It is no secret that Agile methodologies have changed the way software teams organize and have had an even greater impact on the speed and flexibility of the product cycle. In the old days, software was developed in silos between independent teams and put together at the very end. This resulted in clunky, redundant programs that had many errors that had to be reworked. Early versions of Microsoft Windows with tens of millions of lines of extra code is the classic example of a poor development process.
Today, Agile software development has taken over. Agile teams build their products in concert with one another and have visibility into everyone’s progress. Feedback is constant and any problems or duplications are discovered before the product is ready to launch. That allows a much more elegant product to emerge in a much shorter amount of time.
Most people associate the Agile method as a practice followed by software teams. This is changing thanks in large part to the overwhelming market for smart, connected products. Case in point, look at the automotive industry. It’s no secret that it is undergoing a revolution. Between radical technological innovation, new safety standards and shifting consumer attitudes, manufacturers must rethink and adjust their strategy. These changes have made automotive development much more complicated, forcing design teams to understand these complexities and adapt, adhering to new safety regulations such as ISO 26262, and prove compliance.

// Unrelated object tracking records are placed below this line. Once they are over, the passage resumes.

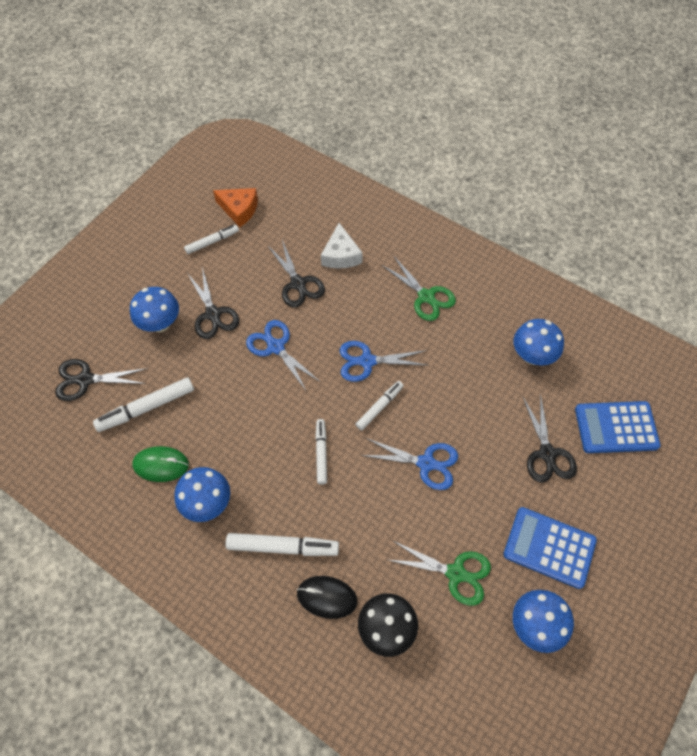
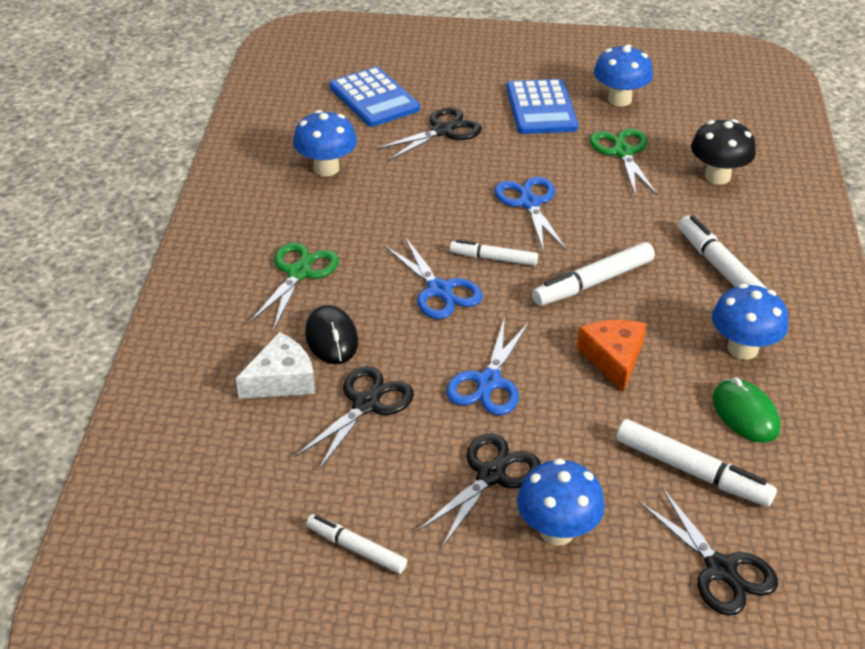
camera: 120 degrees left, 20 degrees down
(239, 210) = (262, 546): orange cheese -> orange cheese (613, 358)
(321, 453) = (593, 282): white marker -> white marker, size x1.56
(327, 597) = (733, 221): black mouse -> black mouse (331, 338)

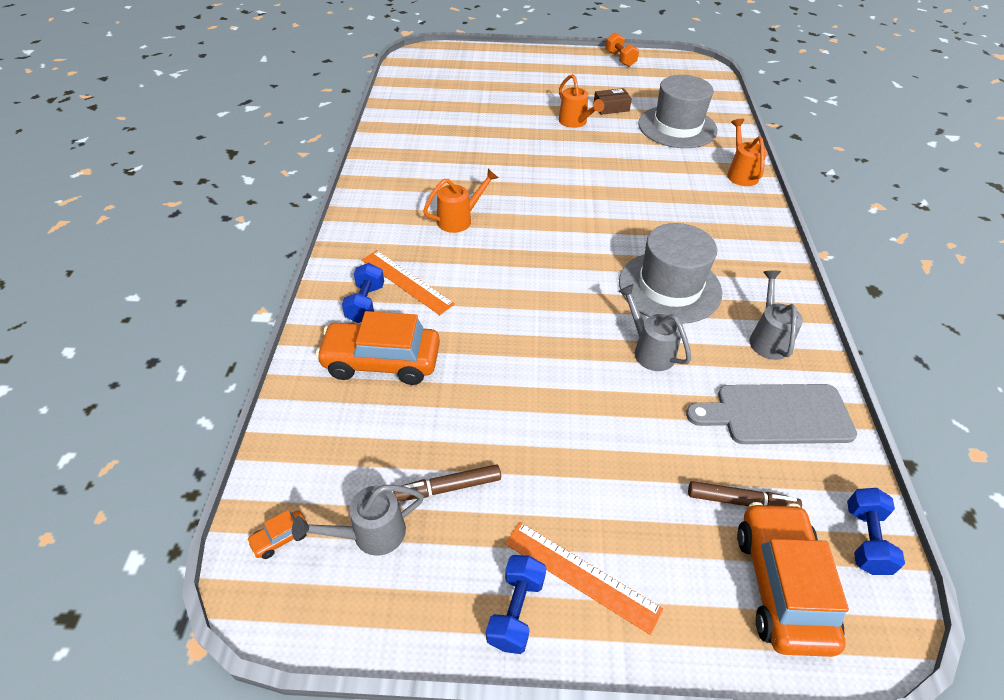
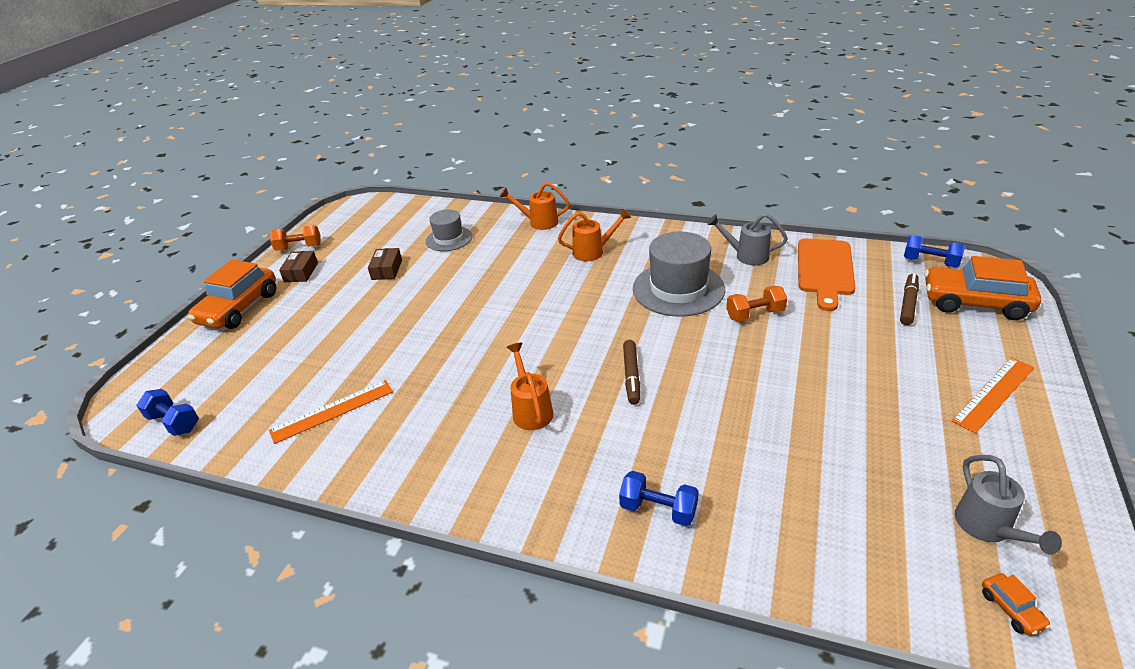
camera: 70 degrees left, 10 degrees down
(381, 362) = (756, 501): orange car -> orange car (239, 308)
(406, 281) = (628, 467): orange ruler -> orange ruler (332, 411)
(448, 487) = (922, 464): brown marker -> brown marker (631, 376)
(516, 611) = (1038, 436): blue dumbbell -> blue dumbbell (174, 422)
(575, 122) = (397, 297): orange watering can -> orange watering can (593, 252)
(587, 70) = (301, 272): none -> brown box
(650, 350) = (755, 314): grey watering can -> orange dumbbell
(677, 127) = (449, 239): grey hat -> grey hat, size x0.59
(777, 415) = (825, 270): grey cutting board -> orange cutting board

As a result, there is a far greater need to use modern tools and technology to further evolve how they align teams, verify functional safety and ensure they are building the right products.
Applying Agile development to hardware requires a few basic parameters. First, everyone needs to be on the same team to see plans, progress and calculate the physical effects of one part on the rest. The high-costs associated with hardware development means it is especially important to have transparency. Altering a product once the architectural decisions are completed does not mean erasing a few bits of code and rewriting them. Instead, you are in the world of atoms and you may have to order new parts, apply heat to weld or add more microchips. All these add expenses and end up affecting the final price, and impact your bottom line. Applying Agile development processes will inevitably lower the price for hardware devices and result in more profit for the companies or lower prices for end consumers.
Hardware Agile development includes seven steps, as software Agile development does. Yet, the process is slightly different. Hardware Agile development starts with a design interface and moves on to a low functionality emulator. That is followed by a medium and finally high functioning emulator for the team to see. There are two layers of full functionality prototypes and finally a fully integrated testable device. The team shares an open platform to get to the product they are seeking.
The manufacturing process itself has also improved by leaps and bounds in recent years. Ever since Motorola developed its Six Sigma standard, companies have endeavored to upgrade their manufacturing speed, quality and accuracy while reducing price. Agile development is the next stage in this process as all team members can contribute to productivity improvements on the manufacturing line.